姜若皎穿过回廊, 正好看见卢家兄妹俩迎面走来,似是从卢皇后那边过来的。
卢家兄妹俩见了姜若皎,热络地迎上前来。
卢家表妹还抱着个弓袋, 笑意盈盈地问姜若皎:“表嫂你回来了?怎么没看见表哥?我们今儿和人比试赢了把好弓,知道表哥骑射了得, 特意给他送来,也不知道他会不会喜欢。”
姜若皎眉头都没动一下, 也浅笑着应道:“他也刚回来, 应该去了校场那边, 你们去找他吧。”
卢家表哥多看了姜若皎一眼。
姜若皎抬眸望向他,目光澄明如水。
太子殿下折返回来,看到的便是姜若皎与卢家表哥对望的一幕。
他刚才本来气得想去校场射箭发泄发泄, 走到半路又觉得扔下姜若皎就走不太好, 想回去找姜若皎吧又觉得很没面子, 就在前头转悠来转悠去,想等蹲到姜若皎进来再说几句好话哄哄她。
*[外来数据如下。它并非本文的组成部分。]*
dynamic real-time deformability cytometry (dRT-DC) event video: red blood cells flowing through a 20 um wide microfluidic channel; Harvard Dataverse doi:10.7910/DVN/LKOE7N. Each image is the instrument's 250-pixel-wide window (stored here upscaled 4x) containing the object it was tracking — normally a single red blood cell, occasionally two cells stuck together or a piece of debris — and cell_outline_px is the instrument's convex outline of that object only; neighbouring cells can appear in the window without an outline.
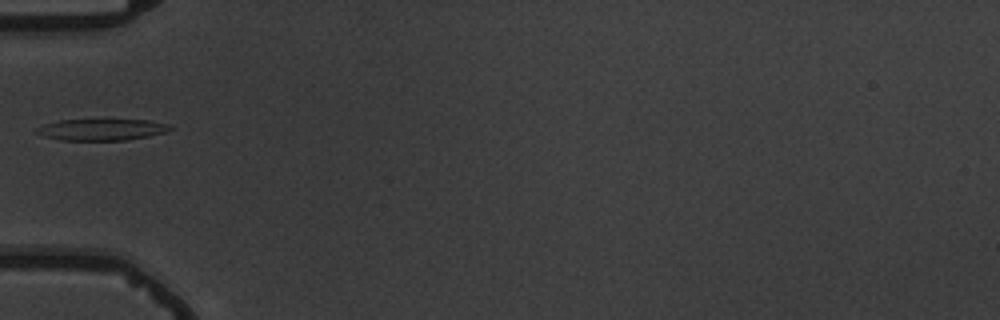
{"species": "common noctule bat (a hibernating species)", "species_latin": "Nyctalus noctula", "temperature_condition": "warm", "stored_images_in_passage": 1, "camera_frame_rate_fps": 3000, "um_per_image_px": 0.085, "animal": {"sex": "male", "body_mass_g": 19.5, "forearm_length_mm": 54.6}, "frame": {"image": 1, "passage_image": 1, "time_ms": 0.0, "image_size_px": [1000, 320], "cell_outline_px": [[172, 128], [164, 132], [148, 136], [124, 140], [60, 140], [44, 136], [36, 132], [36, 128], [44, 124], [60, 120], [104, 116], [148, 120], [168, 124]], "centroid_in_image_um": [8.63, 10.95], "position_along_channel_um": 76.4, "area_um2": 17.69}}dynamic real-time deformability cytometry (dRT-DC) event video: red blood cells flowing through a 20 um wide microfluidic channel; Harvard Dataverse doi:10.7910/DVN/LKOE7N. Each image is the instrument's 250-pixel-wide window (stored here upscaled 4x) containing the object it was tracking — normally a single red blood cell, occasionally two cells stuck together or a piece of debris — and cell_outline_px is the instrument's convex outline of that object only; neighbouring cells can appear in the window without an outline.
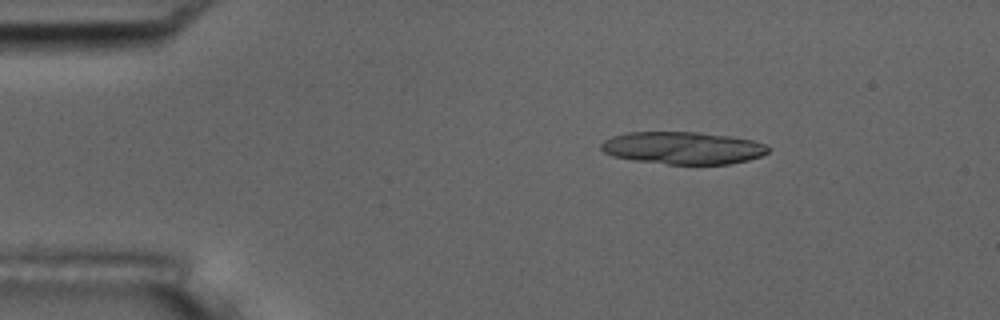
{"species": "common noctule bat (a hibernating species)", "species_latin": "Nyctalus noctula", "temperature_condition": "room temperature", "stored_images_in_passage": 6, "camera_frame_rate_fps": 3000, "um_per_image_px": 0.085, "animal": {"sex": "male", "body_mass_g": 17.5, "forearm_length_mm": 52.3}, "frame": {"image": 1, "passage_image": 3, "time_ms": 0.667, "image_size_px": [1000, 320], "cell_outline_px": [[772, 148], [768, 152], [760, 156], [748, 160], [728, 164], [668, 164], [636, 160], [612, 156], [604, 152], [600, 148], [600, 144], [604, 140], [612, 136], [628, 132], [700, 132], [728, 136], [752, 140], [764, 144]], "centroid_in_image_um": [58.04, 12.57], "position_along_channel_um": 27.0, "area_um2": 31.5}}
结果左等右等没等到人,他就顾不得什么面子直接往回跑了。
瞧见卢家表哥居然敢直直地看着姜若皎,太子殿下心里咯噔一跳,跑过来抓住姜若皎的手腕,转头问卢家兄妹俩:“你们怎么碰到一块了?”
卢家表妹见了太子殿下, 自然又把刚才的说辞说了一遍。
知晓他们是正好碰上了,太子殿下才来了兴趣, 问他们是怎么赢来的弓。
卢家表妹便欢快地与他分享起来。
原来早上他们参加诗会,各自拿出贵重东西当彩头, 最后卢家兄妹俩博得头筹, 挑了这么把好弓当彩头。
十五六岁的少女嗓音轻灵悦耳,说话时还带着俏皮可爱的笑, 叫人不由自主就多看两眼。
太子殿下没想到诗会还能设这样的彩头,一下子就忘了刚才的不快,兴致勃勃地听了起来。
等得知这把弓竟是有名的“长泉弓”,乃是制弓名家长泉山人生前亲手做的,太子殿下便迫不及待要去校场试弓。
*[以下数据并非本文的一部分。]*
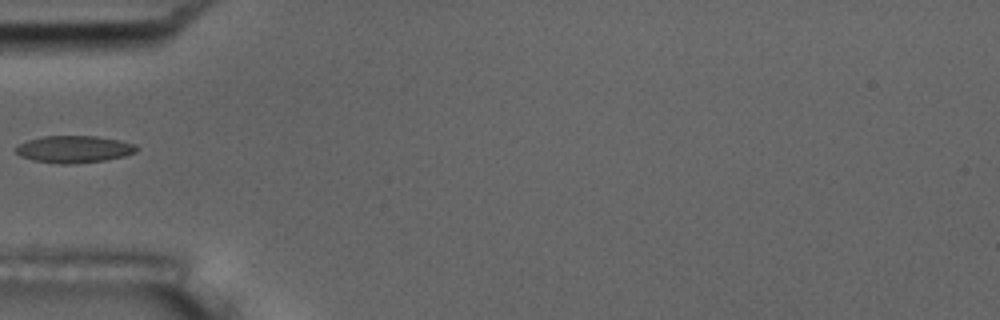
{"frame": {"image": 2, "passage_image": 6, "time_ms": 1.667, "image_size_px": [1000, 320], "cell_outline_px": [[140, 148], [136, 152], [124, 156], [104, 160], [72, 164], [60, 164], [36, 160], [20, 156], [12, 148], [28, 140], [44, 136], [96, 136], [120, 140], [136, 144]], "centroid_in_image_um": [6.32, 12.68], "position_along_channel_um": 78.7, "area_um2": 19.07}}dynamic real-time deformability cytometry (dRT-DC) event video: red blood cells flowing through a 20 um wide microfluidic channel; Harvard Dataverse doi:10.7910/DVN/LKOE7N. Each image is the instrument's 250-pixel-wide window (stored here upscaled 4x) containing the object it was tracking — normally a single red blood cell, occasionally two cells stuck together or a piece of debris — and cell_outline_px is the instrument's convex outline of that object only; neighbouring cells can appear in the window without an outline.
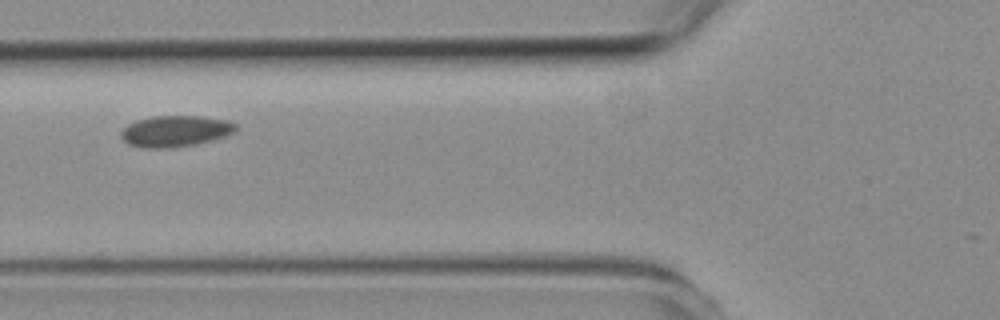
{"species": "common noctule bat (a hibernating species)", "species_latin": "Nyctalus noctula", "temperature_condition": "room temperature", "stored_images_in_passage": 11, "camera_frame_rate_fps": 3000, "um_per_image_px": 0.085, "animal": {"sex": "female", "body_mass_g": 19.3, "forearm_length_mm": 54.1}, "frame": {"image": 1, "passage_image": 2, "time_ms": 1.333, "image_size_px": [1000, 320], "cell_outline_px": [[236, 132], [212, 140], [196, 144], [176, 148], [144, 148], [128, 144], [120, 136], [120, 132], [128, 124], [136, 120], [152, 116], [196, 116], [228, 120], [236, 124]], "centroid_in_image_um": [14.89, 11.15], "position_along_channel_um": 110.9, "area_um2": 20.98}}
姜若皎趁机挣开了太子殿下的手,说道:“你们去吧,我还有别的事要忙。”
太子殿下本想说“这会儿能有什么要紧事”,转念想到刚才卢家表哥望着姜若皎的眼神,又把话咽了回去。他说道:“那你忙去吧,我们去试试弓。”
到了傍晚,有人来和姜若皎禀报说太子他们去卢皇后用膳,晚上就不回来吃了。
姜若皎也没让人张罗,到小厨房给自己揪了碗面片。
看着热气氤氲的面汤,姜若皎想到了已经十分遥远的食肆。
那时候她们的日子不是很好过,所有事都要亲力亲为,每日都可能要面对各种各样的挑事、骚/扰、嘲讽,还有族人时常上门逼迫她们交出父母留下的房子和铺子。
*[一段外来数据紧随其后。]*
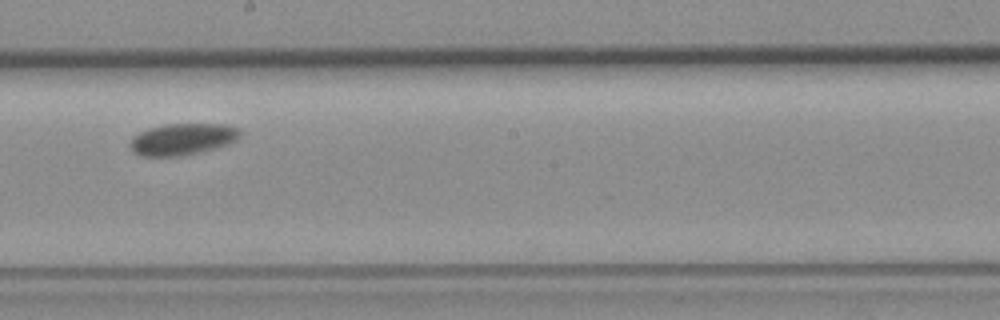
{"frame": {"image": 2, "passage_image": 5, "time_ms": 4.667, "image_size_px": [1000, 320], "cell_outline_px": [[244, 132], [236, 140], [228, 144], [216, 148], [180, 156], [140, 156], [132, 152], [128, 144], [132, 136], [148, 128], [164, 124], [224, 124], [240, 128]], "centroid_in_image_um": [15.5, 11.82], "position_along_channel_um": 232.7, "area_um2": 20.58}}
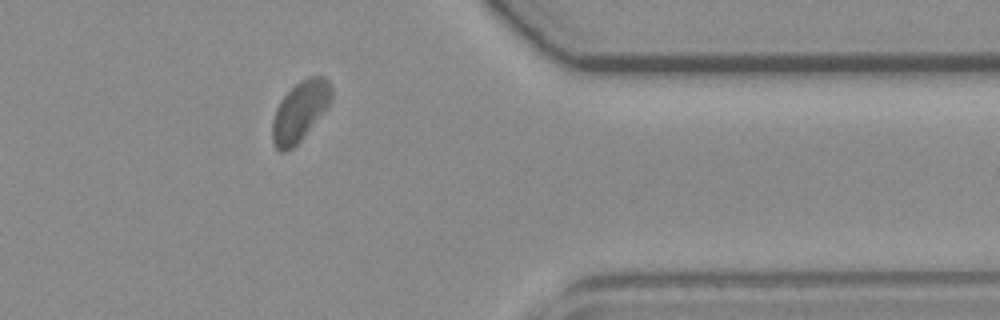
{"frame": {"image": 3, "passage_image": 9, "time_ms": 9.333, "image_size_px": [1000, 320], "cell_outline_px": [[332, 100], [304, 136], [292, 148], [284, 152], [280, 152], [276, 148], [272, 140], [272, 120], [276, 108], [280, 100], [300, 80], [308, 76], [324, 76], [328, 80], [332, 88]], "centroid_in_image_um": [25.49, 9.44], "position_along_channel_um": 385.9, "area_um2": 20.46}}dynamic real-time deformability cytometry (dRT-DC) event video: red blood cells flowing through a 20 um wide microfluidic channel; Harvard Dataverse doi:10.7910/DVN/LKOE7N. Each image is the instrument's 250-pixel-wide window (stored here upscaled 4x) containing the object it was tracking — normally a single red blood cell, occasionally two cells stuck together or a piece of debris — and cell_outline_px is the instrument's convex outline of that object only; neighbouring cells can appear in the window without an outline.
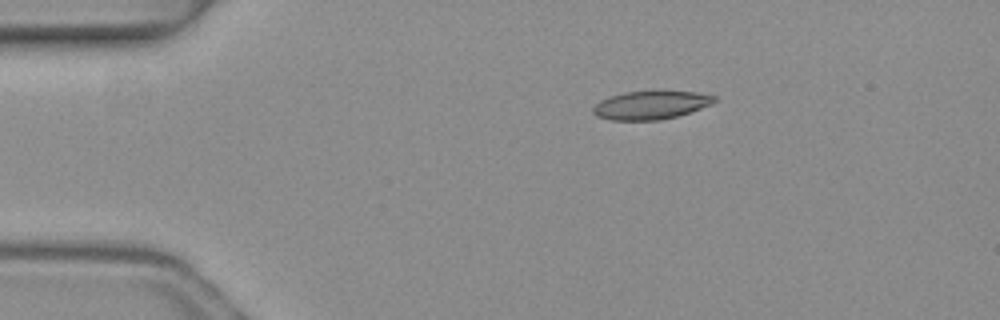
{"species": "common noctule bat (a hibernating species)", "species_latin": "Nyctalus noctula", "temperature_condition": "warm", "stored_images_in_passage": 3, "camera_frame_rate_fps": 3000, "um_per_image_px": 0.085, "animal": {"sex": "female", "body_mass_g": 19.3, "forearm_length_mm": 54.1}, "frame": {"image": 1, "passage_image": 3, "time_ms": 0.667, "image_size_px": [1000, 320], "cell_outline_px": [[716, 100], [712, 104], [676, 116], [660, 120], [608, 120], [596, 116], [592, 112], [592, 108], [600, 100], [608, 96], [624, 92], [696, 92], [716, 96]], "centroid_in_image_um": [55.26, 8.94], "position_along_channel_um": 29.7, "area_um2": 19.83}}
只是除去这些艰辛外,那时候的日子又过得非常踏实,她只需要好好把菜做好,就可以长长久久地把食肆开下去,她的喜怒哀乐全凭自己做主,用不着依靠任何人。
她甚至觉得自己可以成为妹妹的依靠。
十几岁的半大少女,想法总是坚定又天真。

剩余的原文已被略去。